Political Analysis

UN Says Yemen Peace Talks On Schedule

The UN-sponsored talks aimed at ending the conflict in Yemen by bringing representatives of rival factions to Geneva are expected to begin on Monday, the world body says.

Announcing the start of “preliminary inclusive consultations” in the Swiss city on Monday, Ismail Ould Cheikh Ahmed, the UN’s peace envoy for Yemen, said in a statement the talks would bring together representatives of the exiled government, the Houthis, former president Ali Abdullah Saleh’s General Peoples’ Congress and other opposition groups.

“The United Nations takes this opportunity to appeal to Yemen’s political actors to participate in these consultations in good faith and without pre-conditions, and in a climate of trust and mutual respect,” the statement said.

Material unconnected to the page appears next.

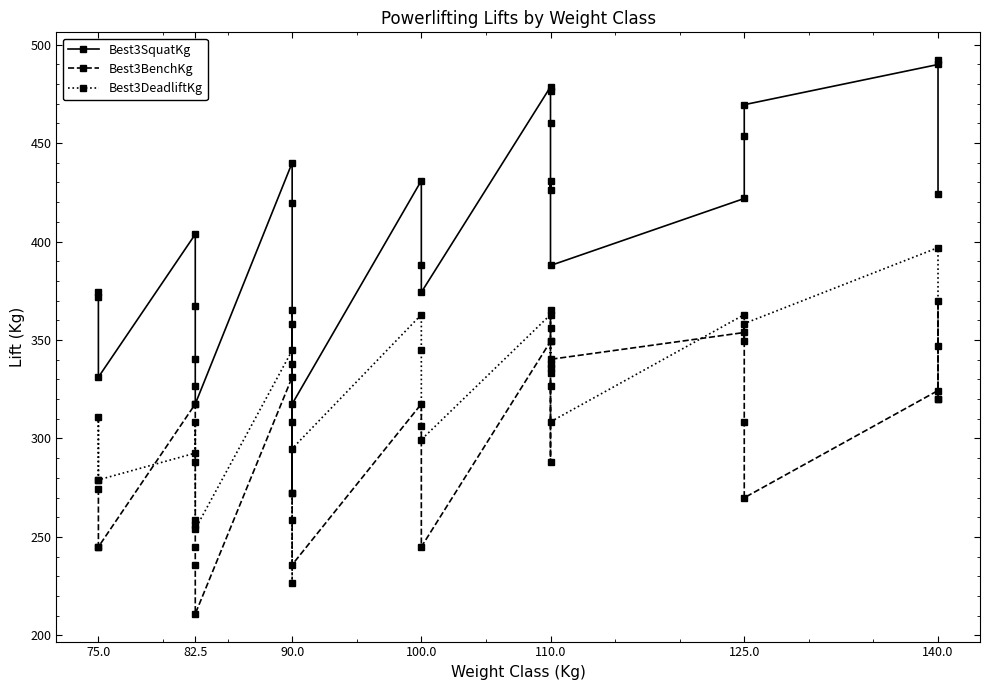

The value of Best3BenchKg at 90.0 is 258.6. True or false?

True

The internationally recognised government of President Abd-Rabbu Mansour Hadi said its delegation flew to Geneva on Saturday, but representatives of Houthis and Saleh refused to board a UN plane from Sanaa to Geneva.

A Houthi official said the group’s refusal was grounded in the fact the plane was due to stop off in Saudi Arabia, which is leading the Arab coalition’s air campaign against them.

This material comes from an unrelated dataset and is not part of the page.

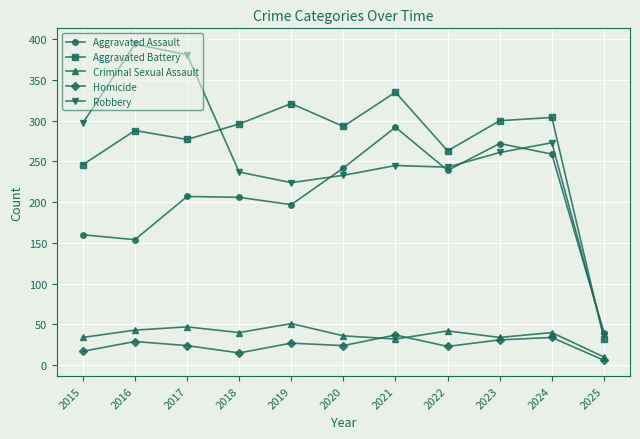

Rank the series at 2018 from highest to lowest value.

Aggravated Battery, Robbery, Aggravated Assault, Criminal Sexual Assault, Homicide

Ahmad Fawzi, UN spokesperson, said that representatives of the two sides were expected to be in Geneva later on Sunday.

The delegations would “start with what we call proximity talks in two separate rooms with the hope they can be brought together”, Fawzi said, adding that there would be “extremely intensive consultations day and night”.

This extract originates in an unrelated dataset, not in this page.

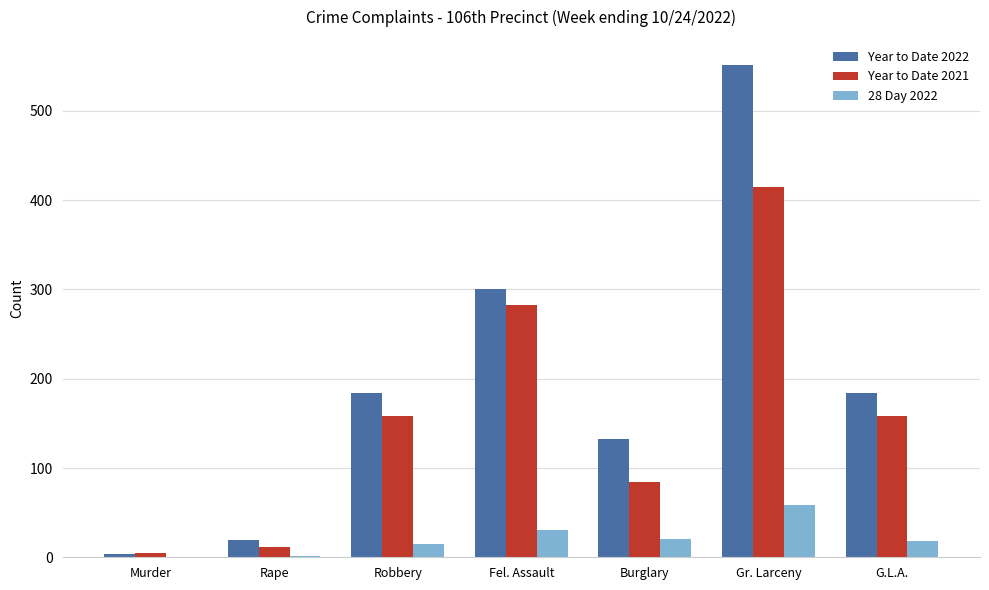

True or false: Year to Date 2022 has a value of 188 at Burglary.

False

In Geneva on Sunday for preliminary meetings, UN Secretary General Ban Ki-moon is due to take part in the opening session of the talks on Monday before returning to New York.

“We still hope that the parties will observe a humanitarian pause,” Fawzi said.

The UN Security Council and Ban have both called for a renewed humanitarian halt in the fighting following May’s truce.

The talks are aimed at securing a ceasefire, agreeing on a withdrawal plan for the Houthis and stepping up deliveries of humanitarian aid.

The Security Council this week heard a report from Stephen O’Brien, the new UN aid chief, who described Yemen’s humanitarian crisis as “catastrophic”, with 20 million civilians – 80 percent of the population – in need of aid.